Do wykonania
Zwróć dosłownie fragment tekstu o praktykach publikacyjnych w nauce, który zaczyna się od słów zawierających „Wesołowski wskazuje też, jego”, a kończy na „dla weryfikacji wyników.”.

Źródło

Wesołowski wskazuje też, jego zdaniem naganne, praktyki, które mogą pasować redakcji, a dla rozwoju nauki są wręcz szkodliwe – marginalizowanie rzeczywistych danych i opisu metodyki. Wydaje się to nieprawdopodobne, bo przecież to dane są kluczowym elementem każdego badania, a opis metod jest ważny dla weryfikacji wyników.

Tymczasem fetysz obróbki statystycznej, która ma udowadniać, że wyniki upoważniają do wyciągania daleko idących wniosków, a nie są tylko przyczynkarskim zbieraniem znaczków, prowadzi do tego, że ukazują się publikacje, gdzie są podane wszystkie parametry statystyczne z poziomem istotności na czele, a brak podstawowych danych umiejscawiających je w kontekście. Przykładowo: może być podana informacja, że korelacja miedzy temperaturą a datą składania jaj jest istotna na takim a owakim poziomie z takim a takim współczynnikiem korelacji, ale nie wiadomo, jaki tak naprawdę był zakres obserwowanych temperatur i dat składania jaj.

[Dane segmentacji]
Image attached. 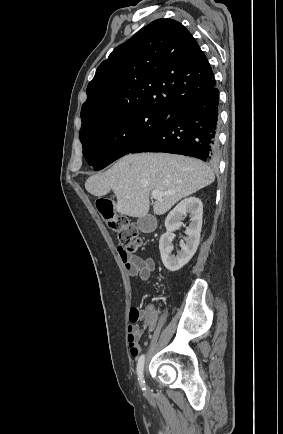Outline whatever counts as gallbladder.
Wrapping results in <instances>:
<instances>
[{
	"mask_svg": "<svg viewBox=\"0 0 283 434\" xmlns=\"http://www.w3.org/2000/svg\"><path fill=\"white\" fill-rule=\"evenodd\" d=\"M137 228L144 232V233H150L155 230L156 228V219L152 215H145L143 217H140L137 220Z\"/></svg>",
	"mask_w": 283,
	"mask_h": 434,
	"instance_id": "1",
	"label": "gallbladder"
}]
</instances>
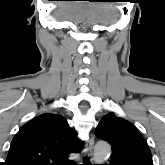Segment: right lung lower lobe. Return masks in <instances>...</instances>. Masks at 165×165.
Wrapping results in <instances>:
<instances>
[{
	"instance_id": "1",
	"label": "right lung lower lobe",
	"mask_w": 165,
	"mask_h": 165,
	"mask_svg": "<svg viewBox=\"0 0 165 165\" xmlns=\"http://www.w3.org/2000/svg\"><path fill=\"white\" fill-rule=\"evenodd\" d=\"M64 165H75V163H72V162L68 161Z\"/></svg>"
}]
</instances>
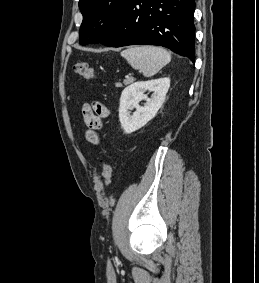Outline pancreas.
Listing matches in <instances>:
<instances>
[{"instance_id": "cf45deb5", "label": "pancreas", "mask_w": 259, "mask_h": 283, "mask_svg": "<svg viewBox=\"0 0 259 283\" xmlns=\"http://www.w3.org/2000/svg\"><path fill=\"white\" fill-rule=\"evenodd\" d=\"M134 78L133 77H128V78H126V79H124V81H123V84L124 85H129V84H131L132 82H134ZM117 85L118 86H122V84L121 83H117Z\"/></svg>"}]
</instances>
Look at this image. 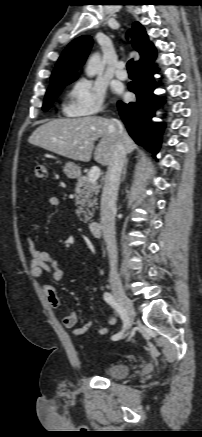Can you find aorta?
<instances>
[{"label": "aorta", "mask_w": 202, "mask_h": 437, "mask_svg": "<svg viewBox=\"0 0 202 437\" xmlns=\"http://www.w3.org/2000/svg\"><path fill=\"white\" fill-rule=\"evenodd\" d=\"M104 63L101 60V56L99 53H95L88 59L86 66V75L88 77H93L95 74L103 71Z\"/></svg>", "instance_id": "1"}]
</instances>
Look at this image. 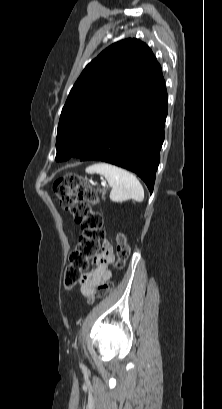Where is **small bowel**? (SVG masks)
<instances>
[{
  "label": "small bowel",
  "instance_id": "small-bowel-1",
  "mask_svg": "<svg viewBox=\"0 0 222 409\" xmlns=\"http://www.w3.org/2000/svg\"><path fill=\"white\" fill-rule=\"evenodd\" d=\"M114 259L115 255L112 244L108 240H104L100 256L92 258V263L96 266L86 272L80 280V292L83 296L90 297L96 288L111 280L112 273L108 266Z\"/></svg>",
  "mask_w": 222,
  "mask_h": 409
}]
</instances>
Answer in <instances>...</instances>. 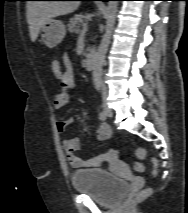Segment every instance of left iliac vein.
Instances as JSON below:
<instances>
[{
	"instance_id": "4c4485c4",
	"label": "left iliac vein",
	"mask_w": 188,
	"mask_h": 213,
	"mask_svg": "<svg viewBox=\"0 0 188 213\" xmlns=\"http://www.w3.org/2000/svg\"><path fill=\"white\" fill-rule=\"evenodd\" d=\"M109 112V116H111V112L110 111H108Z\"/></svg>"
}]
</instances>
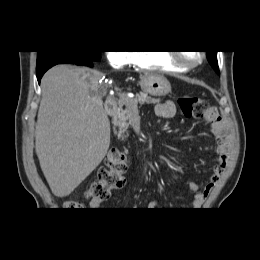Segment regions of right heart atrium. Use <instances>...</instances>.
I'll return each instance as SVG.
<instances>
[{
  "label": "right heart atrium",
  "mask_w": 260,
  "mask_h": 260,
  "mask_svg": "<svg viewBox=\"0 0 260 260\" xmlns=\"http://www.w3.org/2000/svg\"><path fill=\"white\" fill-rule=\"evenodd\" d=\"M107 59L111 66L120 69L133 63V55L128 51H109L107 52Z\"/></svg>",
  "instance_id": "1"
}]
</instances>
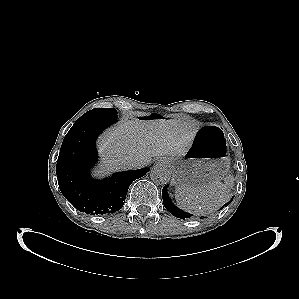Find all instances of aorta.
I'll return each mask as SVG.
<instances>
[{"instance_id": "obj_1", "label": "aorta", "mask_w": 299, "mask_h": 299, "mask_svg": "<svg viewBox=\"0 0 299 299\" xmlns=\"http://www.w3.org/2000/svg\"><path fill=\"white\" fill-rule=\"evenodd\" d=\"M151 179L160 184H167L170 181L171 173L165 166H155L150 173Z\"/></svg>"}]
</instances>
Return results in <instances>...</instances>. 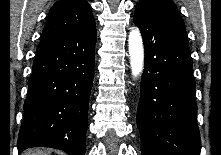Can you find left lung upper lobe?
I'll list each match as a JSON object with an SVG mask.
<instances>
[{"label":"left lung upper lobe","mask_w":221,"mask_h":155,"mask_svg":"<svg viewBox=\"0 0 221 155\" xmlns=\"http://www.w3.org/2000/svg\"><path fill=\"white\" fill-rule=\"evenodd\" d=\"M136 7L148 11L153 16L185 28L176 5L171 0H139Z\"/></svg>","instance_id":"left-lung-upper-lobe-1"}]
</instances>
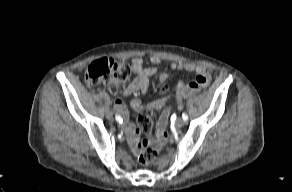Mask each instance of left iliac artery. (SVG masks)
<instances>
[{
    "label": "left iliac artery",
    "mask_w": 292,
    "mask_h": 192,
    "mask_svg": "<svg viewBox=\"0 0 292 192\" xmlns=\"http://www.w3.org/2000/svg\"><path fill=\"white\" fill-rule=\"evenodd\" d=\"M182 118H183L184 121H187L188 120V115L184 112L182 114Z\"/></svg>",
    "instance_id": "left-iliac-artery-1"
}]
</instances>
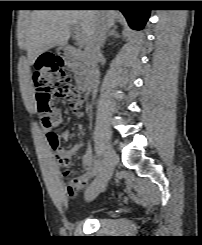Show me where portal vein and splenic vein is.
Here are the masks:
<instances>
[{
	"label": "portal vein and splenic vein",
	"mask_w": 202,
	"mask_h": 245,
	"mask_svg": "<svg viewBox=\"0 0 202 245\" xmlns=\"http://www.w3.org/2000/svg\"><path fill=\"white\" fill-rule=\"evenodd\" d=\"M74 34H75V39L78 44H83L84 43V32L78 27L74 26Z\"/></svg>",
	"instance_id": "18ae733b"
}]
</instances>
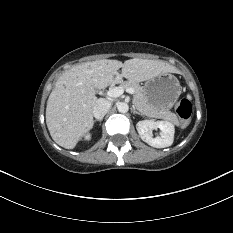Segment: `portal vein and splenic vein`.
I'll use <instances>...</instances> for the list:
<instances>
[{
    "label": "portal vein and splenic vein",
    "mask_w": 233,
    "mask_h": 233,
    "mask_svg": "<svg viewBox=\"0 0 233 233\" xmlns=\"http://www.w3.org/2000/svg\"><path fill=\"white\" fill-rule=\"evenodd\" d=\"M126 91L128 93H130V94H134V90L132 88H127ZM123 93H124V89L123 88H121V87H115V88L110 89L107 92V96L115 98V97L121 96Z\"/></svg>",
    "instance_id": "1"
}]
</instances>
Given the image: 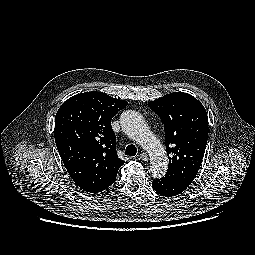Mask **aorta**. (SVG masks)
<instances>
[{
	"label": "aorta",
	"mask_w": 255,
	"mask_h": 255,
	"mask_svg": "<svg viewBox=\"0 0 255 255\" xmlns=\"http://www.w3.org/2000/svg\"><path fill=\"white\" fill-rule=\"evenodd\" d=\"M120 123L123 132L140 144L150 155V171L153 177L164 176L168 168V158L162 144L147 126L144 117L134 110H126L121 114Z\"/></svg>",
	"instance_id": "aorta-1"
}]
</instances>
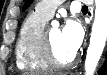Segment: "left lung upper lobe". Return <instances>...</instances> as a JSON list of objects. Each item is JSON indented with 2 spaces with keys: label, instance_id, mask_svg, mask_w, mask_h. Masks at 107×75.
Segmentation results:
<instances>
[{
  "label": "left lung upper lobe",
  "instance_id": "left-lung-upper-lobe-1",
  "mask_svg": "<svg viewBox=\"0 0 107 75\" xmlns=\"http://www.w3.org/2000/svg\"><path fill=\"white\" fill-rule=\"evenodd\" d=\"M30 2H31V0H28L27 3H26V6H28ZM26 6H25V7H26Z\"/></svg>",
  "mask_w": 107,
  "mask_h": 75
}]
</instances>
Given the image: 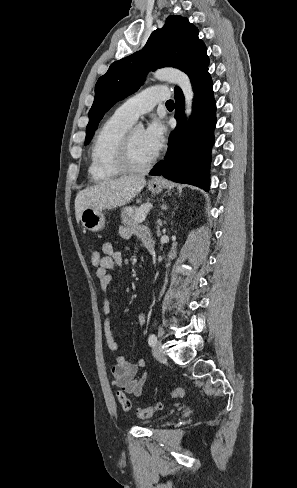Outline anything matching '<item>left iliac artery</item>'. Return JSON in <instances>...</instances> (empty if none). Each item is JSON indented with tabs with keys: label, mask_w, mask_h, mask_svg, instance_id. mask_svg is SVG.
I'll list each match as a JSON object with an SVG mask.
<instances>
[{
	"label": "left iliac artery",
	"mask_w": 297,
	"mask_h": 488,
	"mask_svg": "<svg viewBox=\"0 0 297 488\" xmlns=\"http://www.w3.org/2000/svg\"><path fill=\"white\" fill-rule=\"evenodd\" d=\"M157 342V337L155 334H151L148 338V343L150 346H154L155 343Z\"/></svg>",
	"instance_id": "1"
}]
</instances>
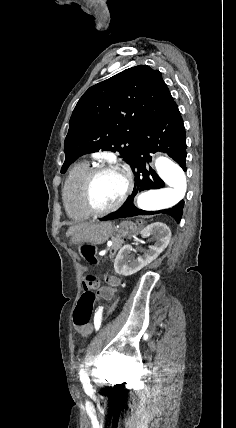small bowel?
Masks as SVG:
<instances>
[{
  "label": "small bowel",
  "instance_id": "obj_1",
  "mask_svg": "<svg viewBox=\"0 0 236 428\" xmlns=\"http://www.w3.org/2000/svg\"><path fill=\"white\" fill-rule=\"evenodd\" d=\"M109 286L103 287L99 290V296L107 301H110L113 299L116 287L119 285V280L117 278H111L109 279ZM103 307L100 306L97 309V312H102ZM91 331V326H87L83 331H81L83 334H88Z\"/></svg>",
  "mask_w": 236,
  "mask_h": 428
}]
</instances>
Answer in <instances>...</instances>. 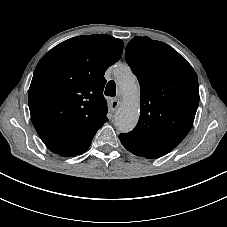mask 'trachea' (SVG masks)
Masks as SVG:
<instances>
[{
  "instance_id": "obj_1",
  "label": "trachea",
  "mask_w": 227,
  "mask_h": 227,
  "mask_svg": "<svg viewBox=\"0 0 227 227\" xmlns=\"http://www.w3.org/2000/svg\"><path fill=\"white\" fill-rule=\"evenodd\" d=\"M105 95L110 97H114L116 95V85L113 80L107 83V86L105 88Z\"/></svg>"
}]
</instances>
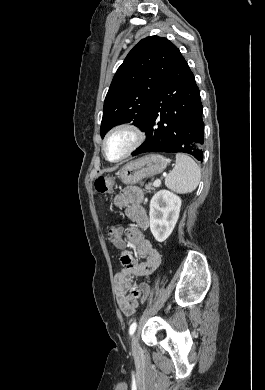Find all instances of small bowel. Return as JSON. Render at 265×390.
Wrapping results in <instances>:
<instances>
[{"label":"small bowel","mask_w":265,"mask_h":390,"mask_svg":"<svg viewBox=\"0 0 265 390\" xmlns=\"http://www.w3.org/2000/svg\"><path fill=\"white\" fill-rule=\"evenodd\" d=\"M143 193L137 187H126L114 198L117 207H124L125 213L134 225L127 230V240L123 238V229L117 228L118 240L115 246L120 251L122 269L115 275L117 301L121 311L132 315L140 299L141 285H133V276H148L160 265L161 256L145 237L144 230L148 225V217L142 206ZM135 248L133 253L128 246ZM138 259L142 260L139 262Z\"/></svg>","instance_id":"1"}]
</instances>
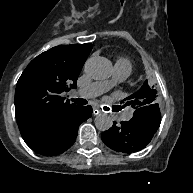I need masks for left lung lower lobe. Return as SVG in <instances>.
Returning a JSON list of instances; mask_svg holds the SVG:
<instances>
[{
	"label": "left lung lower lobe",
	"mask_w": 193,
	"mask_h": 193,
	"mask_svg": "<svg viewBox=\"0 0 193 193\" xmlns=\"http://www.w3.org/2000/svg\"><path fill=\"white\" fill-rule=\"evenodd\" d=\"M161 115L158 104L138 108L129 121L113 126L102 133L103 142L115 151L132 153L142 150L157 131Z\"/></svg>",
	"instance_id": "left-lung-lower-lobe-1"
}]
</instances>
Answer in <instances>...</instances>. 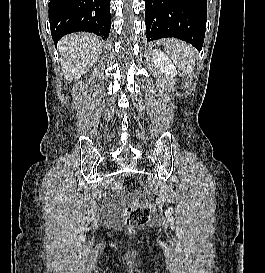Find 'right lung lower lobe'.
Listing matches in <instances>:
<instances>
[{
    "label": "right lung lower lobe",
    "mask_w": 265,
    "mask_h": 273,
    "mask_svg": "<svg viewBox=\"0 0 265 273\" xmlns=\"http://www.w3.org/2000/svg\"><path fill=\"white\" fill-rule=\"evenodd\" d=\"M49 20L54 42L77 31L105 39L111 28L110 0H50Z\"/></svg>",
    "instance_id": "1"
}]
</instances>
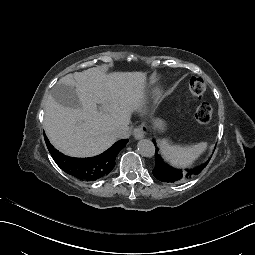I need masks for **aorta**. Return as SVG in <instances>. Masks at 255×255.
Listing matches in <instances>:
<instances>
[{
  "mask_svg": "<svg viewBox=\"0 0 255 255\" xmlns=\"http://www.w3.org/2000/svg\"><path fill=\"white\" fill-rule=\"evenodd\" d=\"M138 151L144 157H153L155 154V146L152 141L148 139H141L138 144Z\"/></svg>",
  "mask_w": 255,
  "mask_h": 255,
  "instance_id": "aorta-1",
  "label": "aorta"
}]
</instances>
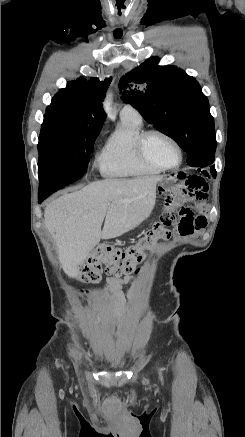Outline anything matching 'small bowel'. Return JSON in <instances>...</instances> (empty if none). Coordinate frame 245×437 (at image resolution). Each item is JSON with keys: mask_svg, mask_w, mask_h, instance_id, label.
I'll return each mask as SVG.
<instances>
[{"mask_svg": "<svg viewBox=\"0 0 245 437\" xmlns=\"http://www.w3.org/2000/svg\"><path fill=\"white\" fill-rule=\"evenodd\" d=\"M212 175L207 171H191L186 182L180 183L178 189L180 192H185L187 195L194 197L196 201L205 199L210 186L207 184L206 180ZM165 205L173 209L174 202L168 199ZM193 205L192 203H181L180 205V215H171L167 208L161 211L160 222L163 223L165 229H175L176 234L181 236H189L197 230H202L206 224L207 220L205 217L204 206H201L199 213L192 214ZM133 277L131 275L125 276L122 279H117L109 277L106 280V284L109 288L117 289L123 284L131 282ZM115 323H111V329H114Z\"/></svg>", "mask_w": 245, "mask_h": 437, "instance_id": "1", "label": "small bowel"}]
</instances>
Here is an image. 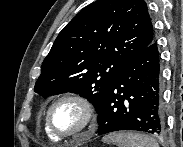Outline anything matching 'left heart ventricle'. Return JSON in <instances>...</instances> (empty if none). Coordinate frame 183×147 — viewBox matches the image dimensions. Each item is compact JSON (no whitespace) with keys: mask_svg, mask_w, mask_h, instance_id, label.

Odpowiedź
Wesołowski wskazuje też, jego zdaniem naganne, praktyki, które mogą pasować redakcji, a dla rozwoju nauki są wręcz szkodliwe – marginalizowanie rzeczywistych danych i opisu metodyki. Wydaje się to nieprawdopodobne, bo przecież to dane są kluczowym elementem każdego badania, a opis metod jest ważny dla weryfikacji wyników.